L’espagne arrache sa qualification face au portugal en huitièmes de finale de la Coupe du Monde 2026
L’espagne arrache sa qualification face au portugal en huitièmes de finale de la Coupe du Monde 2026
Ce duel ibérique, avant-dernière affiche des huitièmes, précède un autre match à fort enjeu, États-Unis contre Belgique, déjà entaché par la controverse autour de Folarin Balogun et Donald Trump.
Ce qu’il faut savoir
Le 6 juillet à 21h, un affrontement fratricide a captivé les fans : l’Espagne de Lamine Yamal défiait le Portugal de Cristiano Ronaldo pour une place cruciale en quarts de finale. Après des débuts incertains (un match nul face au Cap-Vert), la sélection espagnole avait retrouvé sa confiance, terminant en tête de son groupe avant d’écraser l’Autriche 3-0 en seizièmes. En revanche, les Lusitaniens, qui avaient arraché leur victoire contre la Croatie (2-1) à la dernière minute du tour précédent, affichaient des performances moins convaincantes. Ce sommet footballistique était d’ailleurs la mise en bouche d’une autre rencontre très attendue, États-Unis-Belgique, déjà sous haute tension.

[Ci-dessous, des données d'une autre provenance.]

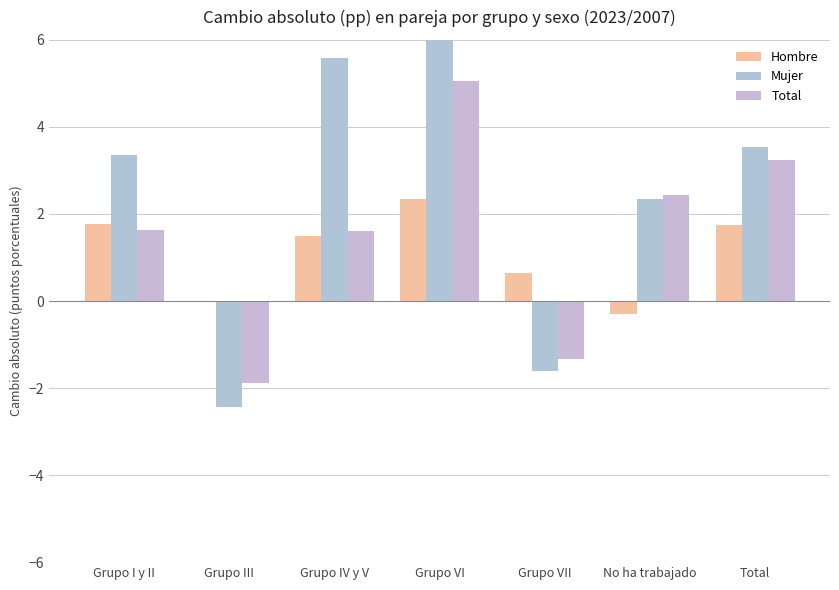

How many values in the Mujer series are below 3?

3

- L’intervention de Donald Trump auprès de la FIFA pour Folarin Balogun. L’ancien président américain Donald Trump a personnellement sollicité Gianni Infantino, président de la FIFA, afin de réévaluer le carton rouge attribué à l’attaquant américain Folarin Balogun. Il a confirmé cette démarche le lundi 6 juillet, au lendemain de la décision controversée de lever la suspension du joueur pour le match des huitièmes de finale des États-Unis à la Coupe du Monde. Depuis la Maison Blanche, il a justifié son action en affirmant : « J’ai demandé un réexamen parce que je ne pensais pas que c’était une faute. » Il a également critiqué les règles régissant les cartons rouges, les qualifiant d’« injustes », et a exprimé de sérieux doutes quant à l’impartialité de l’arbitre du match opposant les États-Unis à la Bosnie-Herzégovine. Grâce à cette intervention, le meilleur buteur de la Team USA au cours de ce Mondial était attendu sur le terrain contre la Belgique, malgré un appel de la sélection belge qui a été rejeté par l’instance dirigeante du football mondial.
- La réaction cinglante de l’UEFA. La fédération européenne de football, l’UEFA, a fermement condamné la FIFA, déclarant que l’organisation « a franchi une ligne rouge ». Elle a qualifié cette décision d’« inédite, incompréhensible et injustifiable ». L’UEFA a rappelé que le football, « à l’instar de toute discipline sportive, est régi par des règles qui garantissent une compétition équitable, honnête et transparente. Si l’interprétation des règles est parfois possible, ce n’était manifestement pas le cas ici », a précisé l’instance dans un communiqué d’une rare fermeté.